The use of chemical insecticides remains a fundamental and highly effective intervention tool for reducing all these vector populations, thus controlling the spread of VBDs during outbreaks [11]. In Armenia, in particular, the pyrethroids cypermethrin and cyfluthrin are used to control vectors in leishmaniasis and malaria foci, respectively [1]. However, the development of insecticide resistance in disease vectors threatens the effectiveness of vector control strategies [12,13,14]. In Armenia, resistance to pyrethroids has already been documented by Paronyan et al. in An. maculipennis s.l. and Cx. pipiens mosquitoes at the phenotypic level using WHO adult susceptibility bioassays [15].

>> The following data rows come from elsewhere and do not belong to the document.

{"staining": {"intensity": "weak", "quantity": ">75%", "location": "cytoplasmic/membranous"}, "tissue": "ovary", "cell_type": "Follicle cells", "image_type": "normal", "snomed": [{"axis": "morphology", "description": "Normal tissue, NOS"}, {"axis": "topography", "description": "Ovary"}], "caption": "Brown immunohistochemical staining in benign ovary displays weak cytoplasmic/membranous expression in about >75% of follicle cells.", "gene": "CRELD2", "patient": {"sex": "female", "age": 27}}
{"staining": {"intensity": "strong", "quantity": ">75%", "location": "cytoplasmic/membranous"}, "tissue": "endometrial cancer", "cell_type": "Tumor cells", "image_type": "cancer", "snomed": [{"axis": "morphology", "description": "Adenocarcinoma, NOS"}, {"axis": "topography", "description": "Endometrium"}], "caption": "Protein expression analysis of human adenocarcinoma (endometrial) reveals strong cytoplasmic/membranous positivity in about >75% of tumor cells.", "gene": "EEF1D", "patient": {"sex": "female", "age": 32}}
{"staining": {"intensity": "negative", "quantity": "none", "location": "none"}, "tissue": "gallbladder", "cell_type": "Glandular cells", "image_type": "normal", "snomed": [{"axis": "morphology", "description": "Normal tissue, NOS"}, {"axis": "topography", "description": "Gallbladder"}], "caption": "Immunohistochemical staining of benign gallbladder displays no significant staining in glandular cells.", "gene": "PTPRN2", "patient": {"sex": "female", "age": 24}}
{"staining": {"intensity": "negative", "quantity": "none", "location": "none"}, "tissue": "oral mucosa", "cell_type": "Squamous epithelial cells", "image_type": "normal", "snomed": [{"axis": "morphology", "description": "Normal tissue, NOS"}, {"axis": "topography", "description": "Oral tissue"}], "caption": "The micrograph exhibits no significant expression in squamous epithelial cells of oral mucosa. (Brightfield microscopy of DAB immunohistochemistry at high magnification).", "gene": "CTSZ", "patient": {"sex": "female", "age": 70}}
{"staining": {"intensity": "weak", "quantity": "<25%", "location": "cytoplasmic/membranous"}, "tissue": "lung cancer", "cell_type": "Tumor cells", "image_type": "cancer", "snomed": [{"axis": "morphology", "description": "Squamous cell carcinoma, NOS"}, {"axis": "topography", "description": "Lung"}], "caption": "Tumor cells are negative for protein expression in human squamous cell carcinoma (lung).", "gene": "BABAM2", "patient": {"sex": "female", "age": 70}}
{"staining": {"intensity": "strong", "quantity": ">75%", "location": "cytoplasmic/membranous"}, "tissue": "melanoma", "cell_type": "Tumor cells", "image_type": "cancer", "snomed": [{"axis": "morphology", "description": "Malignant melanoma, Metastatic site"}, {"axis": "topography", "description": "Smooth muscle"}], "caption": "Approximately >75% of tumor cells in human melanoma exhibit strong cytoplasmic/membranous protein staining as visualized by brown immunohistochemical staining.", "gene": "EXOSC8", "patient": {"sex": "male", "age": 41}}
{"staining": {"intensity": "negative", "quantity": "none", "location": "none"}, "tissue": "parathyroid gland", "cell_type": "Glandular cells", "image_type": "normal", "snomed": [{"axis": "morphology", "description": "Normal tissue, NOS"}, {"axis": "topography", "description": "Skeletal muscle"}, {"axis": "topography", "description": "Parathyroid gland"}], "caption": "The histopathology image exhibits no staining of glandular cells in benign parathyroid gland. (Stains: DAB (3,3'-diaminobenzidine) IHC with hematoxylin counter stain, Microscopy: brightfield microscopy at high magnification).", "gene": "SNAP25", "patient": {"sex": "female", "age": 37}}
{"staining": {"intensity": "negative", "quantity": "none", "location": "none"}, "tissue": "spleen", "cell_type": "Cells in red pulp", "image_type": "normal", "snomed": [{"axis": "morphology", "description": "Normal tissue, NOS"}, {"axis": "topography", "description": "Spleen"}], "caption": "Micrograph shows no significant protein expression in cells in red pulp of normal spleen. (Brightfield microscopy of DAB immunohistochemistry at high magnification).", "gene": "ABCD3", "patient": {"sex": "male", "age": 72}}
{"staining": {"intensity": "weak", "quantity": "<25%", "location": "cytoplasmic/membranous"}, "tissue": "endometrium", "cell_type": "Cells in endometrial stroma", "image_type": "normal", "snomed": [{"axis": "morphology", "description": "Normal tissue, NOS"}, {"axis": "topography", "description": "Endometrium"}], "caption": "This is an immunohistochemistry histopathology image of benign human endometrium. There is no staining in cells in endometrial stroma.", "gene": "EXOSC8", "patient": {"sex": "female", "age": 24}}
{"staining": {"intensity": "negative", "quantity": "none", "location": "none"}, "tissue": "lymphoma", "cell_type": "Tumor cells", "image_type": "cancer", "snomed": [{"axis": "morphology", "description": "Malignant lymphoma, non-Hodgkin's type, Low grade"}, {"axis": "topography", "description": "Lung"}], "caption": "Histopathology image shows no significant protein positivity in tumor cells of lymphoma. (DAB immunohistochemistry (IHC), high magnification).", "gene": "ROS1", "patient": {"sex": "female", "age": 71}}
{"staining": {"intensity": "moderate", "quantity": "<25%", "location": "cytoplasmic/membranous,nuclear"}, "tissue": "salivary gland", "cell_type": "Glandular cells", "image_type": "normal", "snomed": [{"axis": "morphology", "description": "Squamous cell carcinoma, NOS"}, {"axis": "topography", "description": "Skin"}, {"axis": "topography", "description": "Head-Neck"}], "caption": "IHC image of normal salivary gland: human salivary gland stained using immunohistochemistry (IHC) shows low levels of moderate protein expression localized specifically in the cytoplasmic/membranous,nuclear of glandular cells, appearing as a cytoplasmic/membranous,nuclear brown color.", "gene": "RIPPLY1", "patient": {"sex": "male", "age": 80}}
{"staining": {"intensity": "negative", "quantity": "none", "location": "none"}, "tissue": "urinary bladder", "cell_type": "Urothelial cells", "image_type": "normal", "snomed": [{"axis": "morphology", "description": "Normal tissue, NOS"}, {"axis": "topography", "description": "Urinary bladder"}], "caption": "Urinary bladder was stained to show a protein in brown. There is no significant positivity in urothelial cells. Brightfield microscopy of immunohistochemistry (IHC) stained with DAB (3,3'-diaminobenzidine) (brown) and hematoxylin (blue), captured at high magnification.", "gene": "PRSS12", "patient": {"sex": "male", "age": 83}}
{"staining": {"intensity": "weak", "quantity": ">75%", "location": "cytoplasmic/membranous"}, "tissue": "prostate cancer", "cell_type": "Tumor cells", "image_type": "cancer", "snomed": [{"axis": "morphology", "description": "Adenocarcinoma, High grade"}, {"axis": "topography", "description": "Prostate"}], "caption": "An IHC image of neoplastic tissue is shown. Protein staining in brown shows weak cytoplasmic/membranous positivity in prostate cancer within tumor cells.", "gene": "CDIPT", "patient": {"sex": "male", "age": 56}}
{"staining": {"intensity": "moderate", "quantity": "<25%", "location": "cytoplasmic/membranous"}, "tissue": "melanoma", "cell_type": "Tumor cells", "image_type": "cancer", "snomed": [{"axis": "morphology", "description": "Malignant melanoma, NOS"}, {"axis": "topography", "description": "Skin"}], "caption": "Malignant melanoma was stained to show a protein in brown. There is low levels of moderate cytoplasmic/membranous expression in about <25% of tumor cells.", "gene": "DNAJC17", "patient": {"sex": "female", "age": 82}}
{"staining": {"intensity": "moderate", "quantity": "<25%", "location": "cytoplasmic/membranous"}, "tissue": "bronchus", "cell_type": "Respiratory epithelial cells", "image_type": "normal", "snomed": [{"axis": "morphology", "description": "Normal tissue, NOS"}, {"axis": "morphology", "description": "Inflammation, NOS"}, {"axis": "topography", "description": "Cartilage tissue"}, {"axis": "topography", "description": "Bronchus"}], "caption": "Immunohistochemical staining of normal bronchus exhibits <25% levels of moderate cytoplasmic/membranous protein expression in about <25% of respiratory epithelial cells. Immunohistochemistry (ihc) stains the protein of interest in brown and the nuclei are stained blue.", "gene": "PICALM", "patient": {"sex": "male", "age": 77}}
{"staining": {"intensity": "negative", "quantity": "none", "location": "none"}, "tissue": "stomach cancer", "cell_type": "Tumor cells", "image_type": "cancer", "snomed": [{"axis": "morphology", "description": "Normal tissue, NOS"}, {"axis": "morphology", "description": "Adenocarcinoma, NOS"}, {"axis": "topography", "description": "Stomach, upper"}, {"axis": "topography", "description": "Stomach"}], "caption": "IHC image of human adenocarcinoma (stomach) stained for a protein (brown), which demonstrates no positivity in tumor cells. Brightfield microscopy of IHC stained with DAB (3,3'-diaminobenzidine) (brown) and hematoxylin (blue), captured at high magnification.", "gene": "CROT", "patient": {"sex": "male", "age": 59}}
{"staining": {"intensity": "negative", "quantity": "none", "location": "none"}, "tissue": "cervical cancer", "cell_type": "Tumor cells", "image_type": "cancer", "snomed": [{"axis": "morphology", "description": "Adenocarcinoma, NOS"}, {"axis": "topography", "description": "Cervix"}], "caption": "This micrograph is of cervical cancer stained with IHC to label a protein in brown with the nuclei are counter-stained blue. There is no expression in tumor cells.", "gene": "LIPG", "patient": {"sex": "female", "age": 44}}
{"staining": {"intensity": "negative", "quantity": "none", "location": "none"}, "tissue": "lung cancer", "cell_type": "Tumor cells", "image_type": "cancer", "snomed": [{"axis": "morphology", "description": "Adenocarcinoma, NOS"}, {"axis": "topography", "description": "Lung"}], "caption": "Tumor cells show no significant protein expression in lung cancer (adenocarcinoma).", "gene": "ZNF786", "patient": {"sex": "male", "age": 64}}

Investigation of the molecular mechanisms underlying insecticide resistance in wild vector populations through regular monitoring of resistance markers could lay the foundation for decision-making processes in vector control campaigns within the framework of evidence-based Insecticide Resistance Management (IRM) [15, 16].

Mechanisms of insecticide resistance include target-site resistance due to mutations in the target where the insecticide attacks and metabolic resistance due to overexpression of detoxification genes such as cytochrome P450s (CYPs), glutathione S-transferases (GSTs) and carboxylesterases (CCEs) [13]. Regarding target site insensitivity, knockdown resistance (kdr) mutations in the  voltage-gated sodium channel (vgsc) gene have been previously associated with pyrethroid resistance in Anopheles (mutations: L1014F/C/S) [17], Culex (mutations: L1014F/C/S) [18] and Aedes (mutations: F1534C/L/S; V1016G/I; I1532T) [19] mosquito vectors as well as in Phlebotomus sand fly vectors (mutations L1014F/S) [14]. Resistance to acetylcholinesterase inhibitors organophosphates (OPs) and carbamate (CRB) is mediated by Ace-1 target-site mutations (G119S) and is found in Anopheles spp. and Cx. pipiens mosquitoes [20]. Chitin synthase (chs-1) mutations (I1043L/M/F), recorded so far in Cx. pipiens populations, have been strongly linked with resistance to the larvicide diflubenzuron (DFB) [21]. Concerning metabolic resistance, the overexpression of CCEs CCEae3a and CCEae6a is associated with temephos resistance in Ae. albopictus [22]. These mechanisms have already been reported mostly in mosquito (kdr, ace-1, chs-1 mutations, CCE upregulation) [15, 23,24,25,26] and sand fly [14] populations (kdr mutations) in Europe and neighbouring countries; however, relevant data are lacking for Armenia.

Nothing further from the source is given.